A esta interferencia en el tiempo, provocada especialmente por la ficción relativa al nombre del autor, se añade otra forma de subversión, que en esta ocasión afecta a la dimensión espacial. Conocemos perfectamente la importancia que la verticalidad tenía en la representación antigua del universo, concebido como una sucesión de dos e incluso tres esferas (cielo, tierra, subsuelo), con una frontera perfectamente cerrada entre la tierra y el cielo mediante el despliegue de una bóveda celeste teóricamente infranqueable. Ahora bien, puede ocurrir que esta bóveda se entreabra o se rasgue, y permita el paso de seres de un lado o del otro (cielo, tierra), que se introducen así en un mundo diferente del suyo: el cielo, para seres venidos de abajo, o bien la tierra, para seres que descienden de arriba.

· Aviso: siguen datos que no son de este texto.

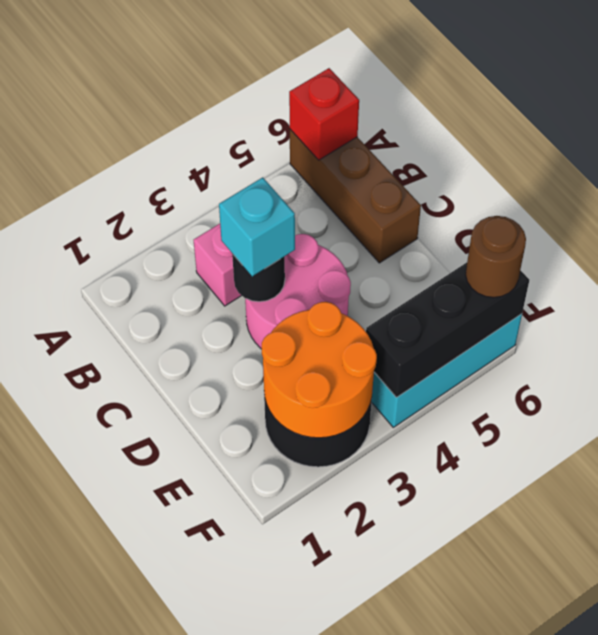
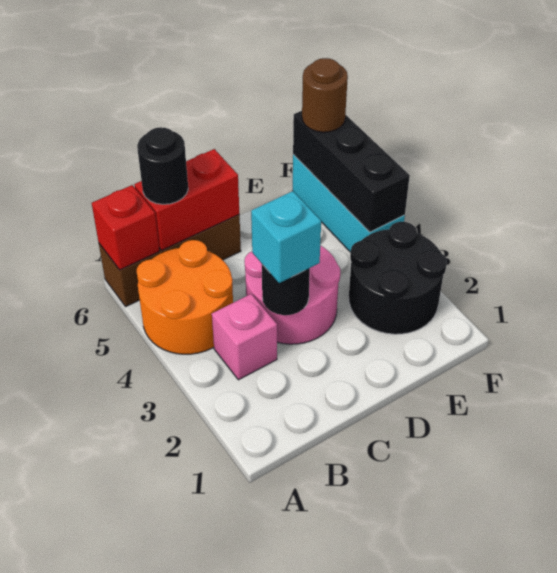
none -> red brick B6:C6 level 2
none -> black round brick B6 level 3
orange round brick E2:F3 level 2 -> orange round brick A4:B5 level 1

Una tal subversión del orden cósmico puede provocar graves perturbaciones: el antiguo mito de los gigantes (cf. Gn 6,1-4) es una prueba de ello. Sin embargo, lo más frecuente es que sea una experiencia gozosa que permite la comunicación entre el cielo y la tierra, bien se trate de un personaje celestial que es enviado a la tierra para transmitir unas informaciones del cielo a los habitantes del mundo terrenal, o bien se trate, a la inversa, de un ser terrenal que se beneficia de una «ascensión» que le da acceso a la esferas celestiales. Es lógico que pensemos en textos evangélicos como la transfiguración o el bautismo de Jesús. En el primer caso, la apertura del cielo deja pasar la voz del Padre y también a la paloma del Espíritu; en el segundo, la nube celestial, la irradiación divina y los personajes de Moisés y Elías manifiestan el descenso del cielo en lo que está aconteciendo.
En la dirección opuesta (subida al cielo), podríamos recordar el texto conocido como la Ascensión de Isaías o las idas y venidas de Henoc. Las manifestaciones angélicas (incluida la anunciación a María) sugieren, aunque más discretamente, la intervención de un mensajero celestial, cuya presencia en medio de los seres humanos está al servicio de una revelación que procede de Dios mismo. En el caso del Apocalipsis de Juan, el escenario propiamente apocalíptico se monta justo al comienzo del cap. 4, cuando el profeta Juan es subido hasta el borde del cielo: una puerta se abre ante él y la voz le invita a continuación a contemplar lo que se le presenta delante, a saber, el espectáculo impresionante de la majestad divina servida por la corte celestial (4,1ss).
Este desplazamiento, desde la tierra al cielo, funciona como revelación, es decir, permite ver lo que permanece oculto a los ojos de los simples mortales, confrontados con las miles de dificultades de la vida terrenal, sobre todo en el contexto de un paganismo hostil y amenazador. Por otra parte, el texto subraya al respecto que el acceso a la visión se produce solo mediante la intervención del Espíritu (4,2), es decir, en el ámbito de un proceso de revelación que afecta a toda la persona del profeta visionario.